« ... o que eu pensei efectivamente foi que tudo era na realidade um pequeno equívoco sem solução que a vida levava consigo, de agora em diante os papéis estavam distribuídos e era impossível deixar de os desempenhar; (...) o simples facto de os ver representar os seus papéis era também um papel, e nisso consistia a minha culpa; fazer o meu papel porque a nada nos podemos furtar e todos somos culpados de qualquer coisa, cada um à sua maneira. E então invadiu-me um grande cansaço e uma espécie de vergonha, e ao mesmo tempo assaltou-me uma ideia que não fui capaz de decifrar, qualquer coisa a que poderia chamar o desejo de Simplificação.
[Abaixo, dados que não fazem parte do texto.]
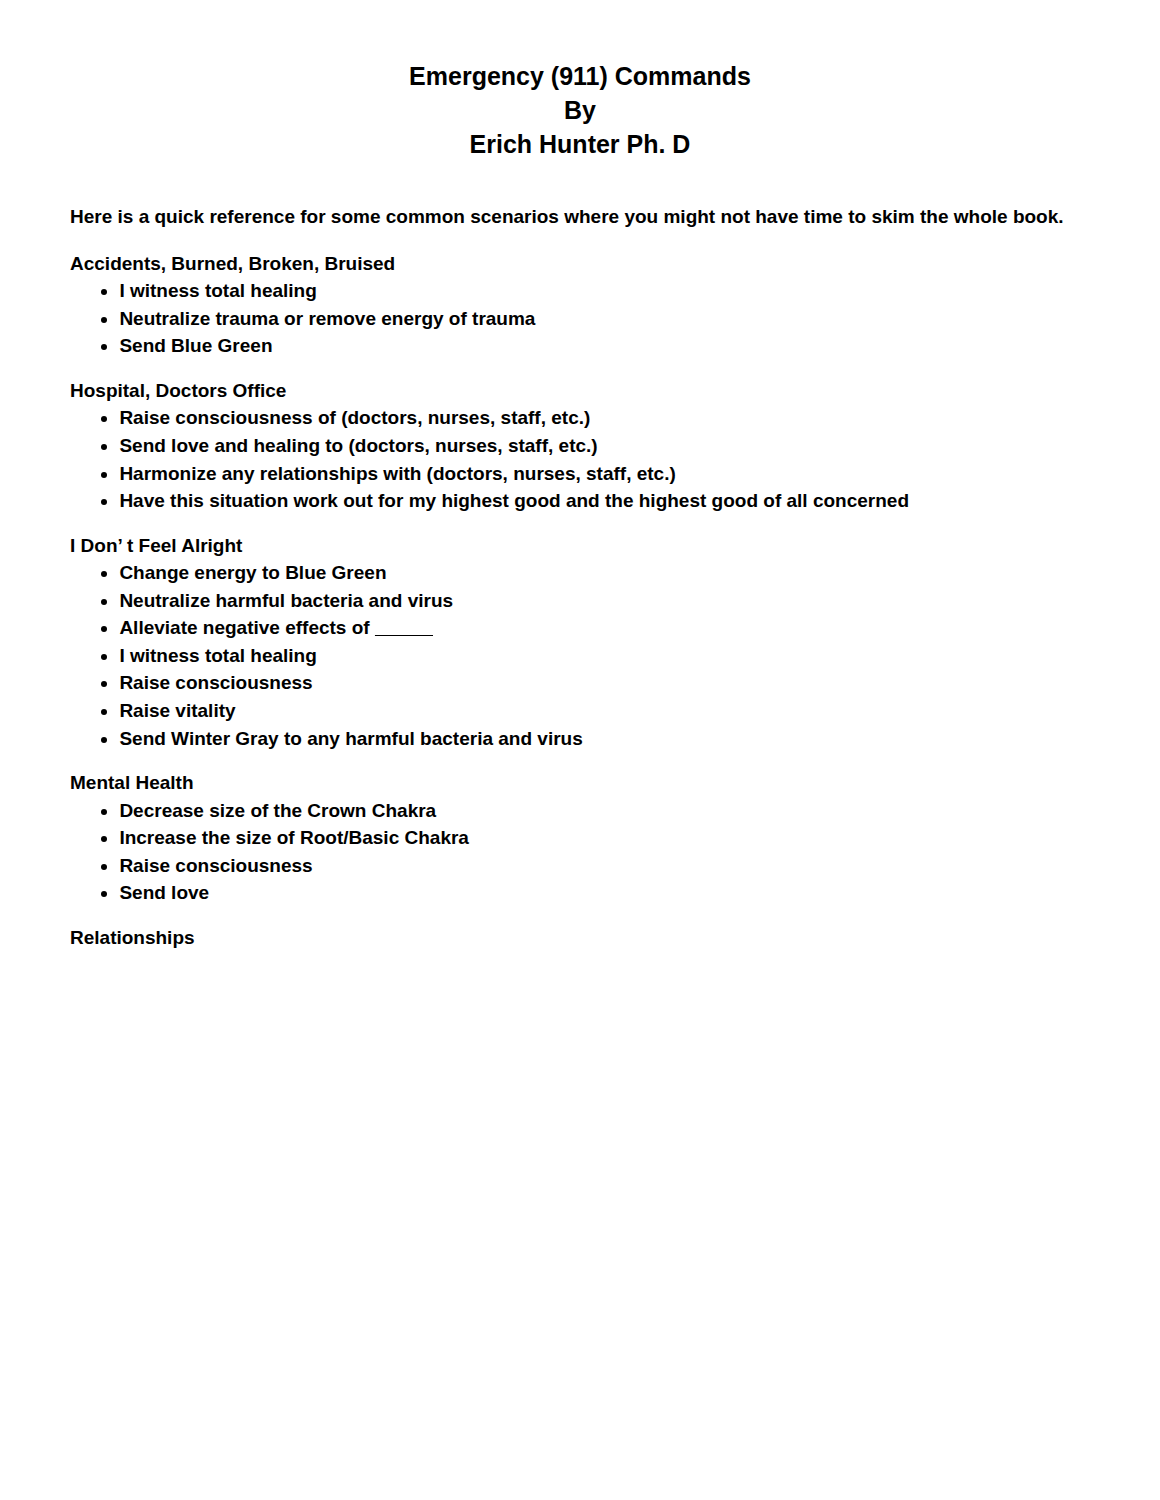Emergency (911) Commands
By
Erich Hunter Ph. D
Here is a quick reference for some common scenarios where you might not have time to skim the whole book.
Accidents, Burned, Broken, Bruised
I witness total healing
Neutralize trauma or remove energy of trauma
Send Blue Green
Hospital, Doctors Office
Raise consciousness of (doctors, nurses, staff, etc.)
Send love and healing to (doctors, nurses, staff, etc.)
Harmonize any relationships with (doctors, nurses, staff, etc.)
Have this situation work out for my highest good and the highest good of all concerned
I Don’ t Feel Alright
Change energy to Blue Green
Neutralize harmful bacteria and virus
Alleviate negative effects of
I witness total healing
Raise consciousness
Raise vitality
Send Winter Gray to any harmful bacteria and virus
Mental Health
Decrease size of the Crown Chakra
Increase the size of Root/Basic Chakra
Raise consciousness
Send love
Relationships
De repente, seguindo um novelo que se desenrolava a uma velocidade vertiginosa, compreendi que estávamos todos ali por causa de uma coisa que se chama Complicação, e que ao longo dos séculos, dos milénios, de milhões de anos, tem vindo a acumular, uns por cima dos outros, circuitos cada vez mais complexos, até formar aquilo que hoje somos e aquilo que vivemos. E senti a nostalgia da Simplificação (...)»
Antonio Tabucchi (1985) Pequenos Equívocos sem Importância
1 comentário:
Belíssima homenagem. Não conhecia esta obra de Tabucchi, mas parece-me de leitura obrigatória.